— YOUR ASSIGNMENT —
Find the word "round" below. Copy each line that has it.

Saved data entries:
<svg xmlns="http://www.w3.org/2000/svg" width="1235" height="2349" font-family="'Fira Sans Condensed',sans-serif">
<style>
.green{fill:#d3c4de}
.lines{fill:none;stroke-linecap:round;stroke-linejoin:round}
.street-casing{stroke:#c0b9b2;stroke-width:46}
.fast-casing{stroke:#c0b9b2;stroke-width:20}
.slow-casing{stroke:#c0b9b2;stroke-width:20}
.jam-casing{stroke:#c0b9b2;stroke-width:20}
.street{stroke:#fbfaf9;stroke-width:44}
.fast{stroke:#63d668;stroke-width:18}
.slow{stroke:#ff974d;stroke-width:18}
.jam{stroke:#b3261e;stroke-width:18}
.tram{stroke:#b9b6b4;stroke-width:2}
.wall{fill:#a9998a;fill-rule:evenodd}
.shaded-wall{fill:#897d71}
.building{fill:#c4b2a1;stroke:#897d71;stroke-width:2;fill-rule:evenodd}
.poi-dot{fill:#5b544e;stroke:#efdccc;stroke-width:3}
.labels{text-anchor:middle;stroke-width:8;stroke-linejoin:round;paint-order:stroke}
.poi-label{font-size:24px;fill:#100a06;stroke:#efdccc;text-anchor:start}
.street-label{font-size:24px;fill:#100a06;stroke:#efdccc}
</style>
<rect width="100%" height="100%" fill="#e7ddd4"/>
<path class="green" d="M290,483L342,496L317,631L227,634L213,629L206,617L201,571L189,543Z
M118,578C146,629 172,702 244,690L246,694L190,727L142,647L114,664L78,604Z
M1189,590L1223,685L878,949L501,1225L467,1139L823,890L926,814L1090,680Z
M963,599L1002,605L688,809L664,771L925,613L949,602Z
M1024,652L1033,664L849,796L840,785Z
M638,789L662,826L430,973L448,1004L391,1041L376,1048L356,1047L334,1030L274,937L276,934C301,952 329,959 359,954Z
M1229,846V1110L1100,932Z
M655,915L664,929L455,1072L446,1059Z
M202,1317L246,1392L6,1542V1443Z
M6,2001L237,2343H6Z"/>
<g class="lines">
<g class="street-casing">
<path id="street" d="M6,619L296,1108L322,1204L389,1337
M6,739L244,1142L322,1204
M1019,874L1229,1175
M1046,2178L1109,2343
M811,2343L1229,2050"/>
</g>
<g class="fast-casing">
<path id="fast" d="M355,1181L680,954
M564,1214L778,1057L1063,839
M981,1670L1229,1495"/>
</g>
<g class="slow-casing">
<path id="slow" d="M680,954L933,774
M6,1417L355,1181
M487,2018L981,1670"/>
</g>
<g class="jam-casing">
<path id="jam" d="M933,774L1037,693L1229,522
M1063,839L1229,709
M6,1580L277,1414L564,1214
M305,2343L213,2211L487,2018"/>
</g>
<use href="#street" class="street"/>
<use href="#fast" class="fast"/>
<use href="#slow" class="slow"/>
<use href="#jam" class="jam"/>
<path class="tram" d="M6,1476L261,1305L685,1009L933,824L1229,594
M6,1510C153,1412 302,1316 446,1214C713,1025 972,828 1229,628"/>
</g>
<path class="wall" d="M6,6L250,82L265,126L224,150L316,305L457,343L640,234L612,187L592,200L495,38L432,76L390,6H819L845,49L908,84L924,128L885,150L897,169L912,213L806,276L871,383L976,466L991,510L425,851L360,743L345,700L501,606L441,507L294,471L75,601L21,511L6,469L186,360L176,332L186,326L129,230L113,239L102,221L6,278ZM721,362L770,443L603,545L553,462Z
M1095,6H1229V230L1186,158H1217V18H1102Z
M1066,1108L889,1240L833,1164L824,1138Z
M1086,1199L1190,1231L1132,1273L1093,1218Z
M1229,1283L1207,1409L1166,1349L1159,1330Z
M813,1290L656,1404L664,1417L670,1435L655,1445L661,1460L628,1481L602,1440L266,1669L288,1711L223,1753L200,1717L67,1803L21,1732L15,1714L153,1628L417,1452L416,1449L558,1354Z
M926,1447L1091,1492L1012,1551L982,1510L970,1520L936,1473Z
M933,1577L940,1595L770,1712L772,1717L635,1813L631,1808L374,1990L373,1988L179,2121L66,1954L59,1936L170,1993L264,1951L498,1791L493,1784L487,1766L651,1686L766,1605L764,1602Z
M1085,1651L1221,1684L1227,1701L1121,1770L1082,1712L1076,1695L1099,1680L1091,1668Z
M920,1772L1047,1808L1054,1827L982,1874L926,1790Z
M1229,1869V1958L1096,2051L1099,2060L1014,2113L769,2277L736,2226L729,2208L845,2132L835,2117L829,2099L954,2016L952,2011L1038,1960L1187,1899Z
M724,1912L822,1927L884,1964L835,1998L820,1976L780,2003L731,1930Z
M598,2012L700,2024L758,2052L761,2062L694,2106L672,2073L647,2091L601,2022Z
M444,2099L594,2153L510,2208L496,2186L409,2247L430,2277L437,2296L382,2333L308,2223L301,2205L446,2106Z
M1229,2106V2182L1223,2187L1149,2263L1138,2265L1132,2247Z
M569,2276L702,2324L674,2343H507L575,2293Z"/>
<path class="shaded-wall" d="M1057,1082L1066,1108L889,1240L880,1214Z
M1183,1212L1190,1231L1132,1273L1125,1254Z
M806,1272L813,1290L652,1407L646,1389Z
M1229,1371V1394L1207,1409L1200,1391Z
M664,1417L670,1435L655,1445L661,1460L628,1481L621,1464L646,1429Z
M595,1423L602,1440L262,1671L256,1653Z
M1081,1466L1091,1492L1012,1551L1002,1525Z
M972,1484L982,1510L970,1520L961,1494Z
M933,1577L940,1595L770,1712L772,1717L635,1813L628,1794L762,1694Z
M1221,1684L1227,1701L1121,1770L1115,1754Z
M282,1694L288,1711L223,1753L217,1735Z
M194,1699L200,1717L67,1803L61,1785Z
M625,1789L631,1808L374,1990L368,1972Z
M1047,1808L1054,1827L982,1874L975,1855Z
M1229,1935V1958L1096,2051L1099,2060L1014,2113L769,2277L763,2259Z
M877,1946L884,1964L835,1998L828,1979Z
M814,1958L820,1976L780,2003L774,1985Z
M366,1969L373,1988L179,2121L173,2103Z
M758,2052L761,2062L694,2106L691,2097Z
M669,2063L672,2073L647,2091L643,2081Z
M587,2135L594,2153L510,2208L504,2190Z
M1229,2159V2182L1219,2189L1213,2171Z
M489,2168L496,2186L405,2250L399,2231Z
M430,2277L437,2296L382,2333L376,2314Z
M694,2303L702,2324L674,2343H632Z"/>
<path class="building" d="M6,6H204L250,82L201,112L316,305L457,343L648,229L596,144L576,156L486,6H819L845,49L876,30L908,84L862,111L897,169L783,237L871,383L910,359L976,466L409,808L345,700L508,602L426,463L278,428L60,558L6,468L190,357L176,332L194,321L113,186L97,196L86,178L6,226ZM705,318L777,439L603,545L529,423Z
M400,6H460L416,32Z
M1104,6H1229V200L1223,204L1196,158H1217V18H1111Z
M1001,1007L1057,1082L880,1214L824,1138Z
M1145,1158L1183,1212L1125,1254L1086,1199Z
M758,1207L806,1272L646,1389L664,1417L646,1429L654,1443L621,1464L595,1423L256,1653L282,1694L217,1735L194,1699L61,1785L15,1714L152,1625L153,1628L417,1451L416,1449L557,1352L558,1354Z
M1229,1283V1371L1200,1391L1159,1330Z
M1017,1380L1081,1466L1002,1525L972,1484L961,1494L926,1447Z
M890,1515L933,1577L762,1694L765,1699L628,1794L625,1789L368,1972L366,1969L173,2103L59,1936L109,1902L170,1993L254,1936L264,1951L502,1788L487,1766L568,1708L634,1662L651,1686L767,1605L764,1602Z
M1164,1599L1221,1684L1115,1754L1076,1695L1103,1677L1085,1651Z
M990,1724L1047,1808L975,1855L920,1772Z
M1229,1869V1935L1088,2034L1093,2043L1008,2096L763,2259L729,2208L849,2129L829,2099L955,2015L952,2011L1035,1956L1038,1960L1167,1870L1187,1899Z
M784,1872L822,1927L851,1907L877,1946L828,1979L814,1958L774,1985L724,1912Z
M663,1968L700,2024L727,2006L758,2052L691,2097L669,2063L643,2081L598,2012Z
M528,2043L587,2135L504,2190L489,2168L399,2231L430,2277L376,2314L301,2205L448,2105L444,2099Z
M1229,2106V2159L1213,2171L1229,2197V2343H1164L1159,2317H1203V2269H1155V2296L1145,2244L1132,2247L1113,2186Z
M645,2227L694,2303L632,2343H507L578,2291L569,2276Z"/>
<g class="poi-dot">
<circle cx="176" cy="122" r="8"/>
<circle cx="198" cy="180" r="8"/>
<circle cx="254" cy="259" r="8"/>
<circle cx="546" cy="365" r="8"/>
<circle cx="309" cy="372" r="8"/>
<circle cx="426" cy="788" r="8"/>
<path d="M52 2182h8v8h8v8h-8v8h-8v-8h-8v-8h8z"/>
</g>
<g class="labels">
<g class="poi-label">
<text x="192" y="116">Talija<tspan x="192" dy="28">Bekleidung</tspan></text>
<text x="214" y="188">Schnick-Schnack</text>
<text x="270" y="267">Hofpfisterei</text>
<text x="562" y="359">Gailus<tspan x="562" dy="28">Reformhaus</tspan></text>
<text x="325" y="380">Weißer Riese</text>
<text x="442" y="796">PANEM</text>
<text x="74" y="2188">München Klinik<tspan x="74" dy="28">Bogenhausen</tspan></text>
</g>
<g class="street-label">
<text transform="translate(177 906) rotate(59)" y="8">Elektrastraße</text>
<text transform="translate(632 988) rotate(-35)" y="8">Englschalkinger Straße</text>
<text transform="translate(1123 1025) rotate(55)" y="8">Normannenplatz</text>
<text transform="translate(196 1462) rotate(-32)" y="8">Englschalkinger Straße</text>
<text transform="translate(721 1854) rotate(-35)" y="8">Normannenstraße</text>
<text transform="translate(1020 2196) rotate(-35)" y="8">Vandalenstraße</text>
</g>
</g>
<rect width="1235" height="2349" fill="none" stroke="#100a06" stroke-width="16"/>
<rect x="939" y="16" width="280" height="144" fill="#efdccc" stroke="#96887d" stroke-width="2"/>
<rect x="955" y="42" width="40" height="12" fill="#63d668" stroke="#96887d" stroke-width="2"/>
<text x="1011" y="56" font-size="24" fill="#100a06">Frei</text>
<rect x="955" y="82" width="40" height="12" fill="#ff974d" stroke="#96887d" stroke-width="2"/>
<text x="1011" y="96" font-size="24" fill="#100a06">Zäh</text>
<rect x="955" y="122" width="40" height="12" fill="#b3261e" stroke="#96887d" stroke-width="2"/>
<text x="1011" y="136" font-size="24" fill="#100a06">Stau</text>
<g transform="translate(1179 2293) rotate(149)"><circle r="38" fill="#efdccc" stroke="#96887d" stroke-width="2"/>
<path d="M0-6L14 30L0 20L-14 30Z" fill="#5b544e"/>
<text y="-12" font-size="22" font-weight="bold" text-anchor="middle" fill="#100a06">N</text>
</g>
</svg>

— REPLY TO THE TASK —
.lines{fill:none;stroke-linecap:round;stroke-linejoin:round}
.labels{text-anchor:middle;stroke-width:8;stroke-linejoin:round;paint-order:stroke}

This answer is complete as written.